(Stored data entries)

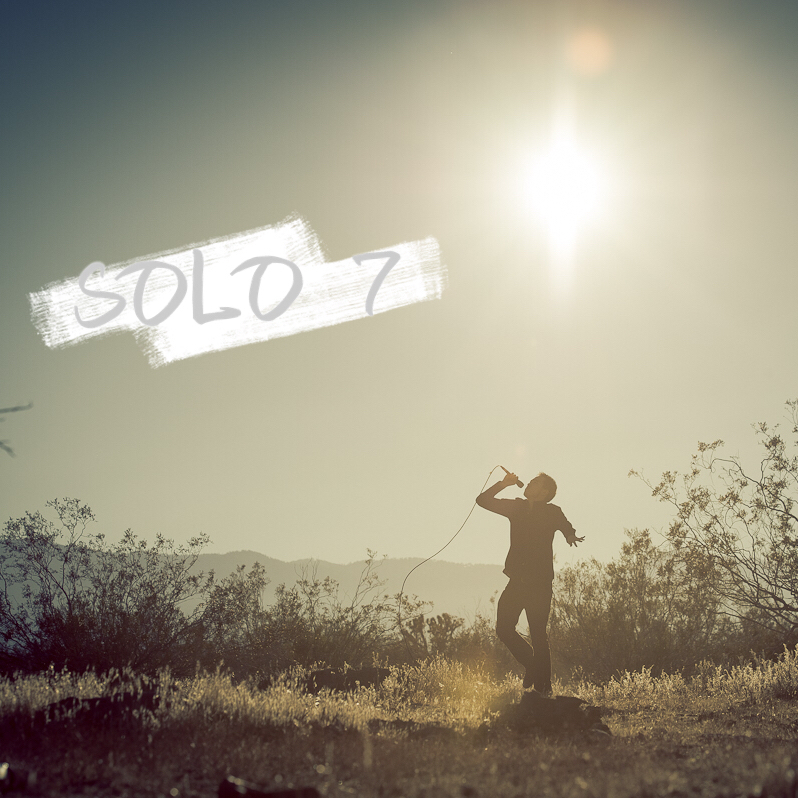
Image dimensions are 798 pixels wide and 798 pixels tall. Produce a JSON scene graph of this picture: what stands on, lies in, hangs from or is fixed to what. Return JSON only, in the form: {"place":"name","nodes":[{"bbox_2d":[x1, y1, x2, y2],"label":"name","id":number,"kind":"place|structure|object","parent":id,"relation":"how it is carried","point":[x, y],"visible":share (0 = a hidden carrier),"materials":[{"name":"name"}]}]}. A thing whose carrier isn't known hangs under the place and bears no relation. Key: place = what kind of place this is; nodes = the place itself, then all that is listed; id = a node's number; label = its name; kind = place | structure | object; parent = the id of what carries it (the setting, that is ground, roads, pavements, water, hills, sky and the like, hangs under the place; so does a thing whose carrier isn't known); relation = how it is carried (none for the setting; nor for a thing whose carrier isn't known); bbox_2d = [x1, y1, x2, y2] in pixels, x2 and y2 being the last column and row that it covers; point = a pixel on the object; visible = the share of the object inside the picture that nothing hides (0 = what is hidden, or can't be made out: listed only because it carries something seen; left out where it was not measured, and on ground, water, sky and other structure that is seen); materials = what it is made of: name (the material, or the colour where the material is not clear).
{"place":"outdoors","nodes":[
{"label":"outdoors","id":0,"kind":"place"},
{"bbox_2d":[0,402,32,457],"label":"tree branch","id":1,"kind":"object","parent":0,"point":[0,443],"visible":1,"materials":[{"name":"wood"}]},
{"bbox_2d":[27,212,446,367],"label":"brush stroke graphic with lettering","id":2,"kind":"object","parent":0,"point":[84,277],"visible":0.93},
{"bbox_2d":[5,543,512,619],"label":"mountain","id":3,"kind":"structure","parent":0,"point":[382,574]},
{"bbox_2d":[0,0,797,566],"label":"sky","id":4,"kind":"structure","parent":0,"point":[301,545],"materials":[{"name":"beige"}]},
{"bbox_2d":[0,655,797,797],"label":"grass field","id":5,"kind":"structure","parent":0,"point":[785,744],"materials":[{"name":"brown plant"}]},
{"bbox_2d":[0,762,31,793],"label":"rock","id":6,"kind":"object","parent":5,"relation":"on","point":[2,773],"visible":0.97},
{"bbox_2d":[39,689,161,726],"label":"rock","id":7,"kind":"object","parent":5,"relation":"on","point":[124,696],"visible":0.6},
{"bbox_2d":[0,500,211,677],"label":"shrub","id":8,"kind":"object","parent":5,"relation":"on","point":[71,615],"visible":0.97,"materials":[{"name":"plant"}]},
{"bbox_2d":[216,775,320,797],"label":"rock","id":9,"kind":"object","parent":5,"relation":"on","point":[263,795],"visible":0.98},
{"bbox_2d":[200,553,416,673],"label":"shrub","id":10,"kind":"object","parent":5,"relation":"on","point":[310,594],"visible":0.82,"materials":[{"name":"brown plant"}]},
{"bbox_2d":[304,665,390,693],"label":"rock","id":11,"kind":"object","parent":5,"relation":"on","point":[318,673],"visible":0.71,"materials":[{"name":"stone"}]},
{"bbox_2d":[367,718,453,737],"label":"rock","id":12,"kind":"object","parent":5,"relation":"on","point":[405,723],"visible":0.76,"materials":[{"name":"brown stone"}]},
{"bbox_2d":[397,611,498,665],"label":"shrub","id":13,"kind":"object","parent":5,"relation":"on","point":[437,626],"visible":0.65,"materials":[{"name":"brown plant"}]},
{"bbox_2d":[490,691,607,735],"label":"rock","id":14,"kind":"object","parent":5,"relation":"on","point":[569,698],"visible":0.8,"materials":[{"name":"brown stone"}]},
{"bbox_2d":[478,469,584,696],"label":"man","id":15,"kind":"object","parent":14,"relation":"on","point":[508,609],"visible":0.99},
{"bbox_2d":[501,467,523,486],"label":"microphone","id":16,"kind":"object","parent":15,"relation":"in","point":[519,482],"visible":0.92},
{"bbox_2d":[396,469,498,598],"label":"cable","id":17,"kind":"object","parent":16,"relation":"attached to","point":[401,592],"visible":0.86,"materials":[{"name":"plastic"}]},
{"bbox_2d":[549,531,723,679],"label":"shrub","id":18,"kind":"object","parent":5,"relation":"on","point":[618,601],"visible":0.79,"materials":[{"name":"brown plant"}]},
{"bbox_2d":[631,398,797,645],"label":"tree","id":19,"kind":"object","parent":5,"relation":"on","point":[774,509],"visible":0.99,"materials":[{"name":"plant"}]},
{"bbox_2d":[510,135,615,236],"label":"sun","id":20,"kind":"structure","parent":0,"point":[565,182],"materials":[{"name":"white"}]}
]}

WHAT IS NEEDED: Pictures aside, restate all of the entries exactly.

ANSWER SECTION:
Image dimensions are 798 pixels wide and 798 pixels tall. Produce a JSON scene graph of this picture: what stands on, lies in, hangs from or is fixed to what. Return JSON only, in the form: {"place":"name","nodes":[{"bbox_2d":[x1, y1, x2, y2],"label":"name","id":number,"kind":"place|structure|object","parent":id,"relation":"how it is carried","point":[x, y],"visible":share (0 = a hidden carrier),"materials":[{"name":"name"}]}]}. A thing whose carrier isn't known hangs under the place and bears no relation. Key: place = what kind of place this is; nodes = the place itself, then all that is listed; id = a node's number; label = its name; kind = place | structure | object; parent = the id of what carries it (the setting, that is ground, roads, pavements, water, hills, sky and the like, hangs under the place; so does a thing whose carrier isn't known); relation = how it is carried (none for the setting; nor for a thing whose carrier isn't known); bbox_2d = [x1, y1, x2, y2] in pixels, x2 and y2 being the last column and row that it covers; point = a pixel on the object; visible = the share of the object inside the picture that nothing hides (0 = what is hidden, or can't be made out: listed only because it carries something seen; left out where it was not measured, and on ground, water, sky and other structure that is seen); materials = what it is made of: name (the material, or the colour where the material is not clear).
{"place":"outdoors","nodes":[
{"label":"outdoors","id":0,"kind":"place"},
{"bbox_2d":[0,402,32,457],"label":"tree branch","id":1,"kind":"object","parent":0,"point":[0,443],"visible":1,"materials":[{"name":"wood"}]},
{"bbox_2d":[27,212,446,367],"label":"brush stroke graphic with lettering","id":2,"kind":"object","parent":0,"point":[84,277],"visible":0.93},
{"bbox_2d":[5,543,512,619],"label":"mountain","id":3,"kind":"structure","parent":0,"point":[382,574]},
{"bbox_2d":[0,0,797,566],"label":"sky","id":4,"kind":"structure","parent":0,"point":[301,545],"materials":[{"name":"beige"}]},
{"bbox_2d":[0,655,797,797],"label":"grass field","id":5,"kind":"structure","parent":0,"point":[785,744],"materials":[{"name":"brown plant"}]},
{"bbox_2d":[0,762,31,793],"label":"rock","id":6,"kind":"object","parent":5,"relation":"on","point":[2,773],"visible":0.97},
{"bbox_2d":[39,689,161,726],"label":"rock","id":7,"kind":"object","parent":5,"relation":"on","point":[124,696],"visible":0.6},
{"bbox_2d":[0,500,211,677],"label":"shrub","id":8,"kind":"object","parent":5,"relation":"on","point":[71,615],"visible":0.97,"materials":[{"name":"plant"}]},
{"bbox_2d":[216,775,320,797],"label":"rock","id":9,"kind":"object","parent":5,"relation":"on","point":[263,795],"visible":0.98},
{"bbox_2d":[200,553,416,673],"label":"shrub","id":10,"kind":"object","parent":5,"relation":"on","point":[310,594],"visible":0.82,"materials":[{"name":"brown plant"}]},
{"bbox_2d":[304,665,390,693],"label":"rock","id":11,"kind":"object","parent":5,"relation":"on","point":[318,673],"visible":0.71,"materials":[{"name":"stone"}]},
{"bbox_2d":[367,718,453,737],"label":"rock","id":12,"kind":"object","parent":5,"relation":"on","point":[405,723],"visible":0.76,"materials":[{"name":"brown stone"}]},
{"bbox_2d":[397,611,498,665],"label":"shrub","id":13,"kind":"object","parent":5,"relation":"on","point":[437,626],"visible":0.65,"materials":[{"name":"brown plant"}]},
{"bbox_2d":[490,691,607,735],"label":"rock","id":14,"kind":"object","parent":5,"relation":"on","point":[569,698],"visible":0.8,"materials":[{"name":"brown stone"}]},
{"bbox_2d":[478,469,584,696],"label":"man","id":15,"kind":"object","parent":14,"relation":"on","point":[508,609],"visible":0.99},
{"bbox_2d":[501,467,523,486],"label":"microphone","id":16,"kind":"object","parent":15,"relation":"in","point":[519,482],"visible":0.92},
{"bbox_2d":[396,469,498,598],"label":"cable","id":17,"kind":"object","parent":16,"relation":"attached to","point":[401,592],"visible":0.86,"materials":[{"name":"plastic"}]},
{"bbox_2d":[549,531,723,679],"label":"shrub","id":18,"kind":"object","parent":5,"relation":"on","point":[618,601],"visible":0.79,"materials":[{"name":"brown plant"}]},
{"bbox_2d":[631,398,797,645],"label":"tree","id":19,"kind":"object","parent":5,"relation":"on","point":[774,509],"visible":0.99,"materials":[{"name":"plant"}]},
{"bbox_2d":[510,135,615,236],"label":"sun","id":20,"kind":"structure","parent":0,"point":[565,182],"materials":[{"name":"white"}]}
]}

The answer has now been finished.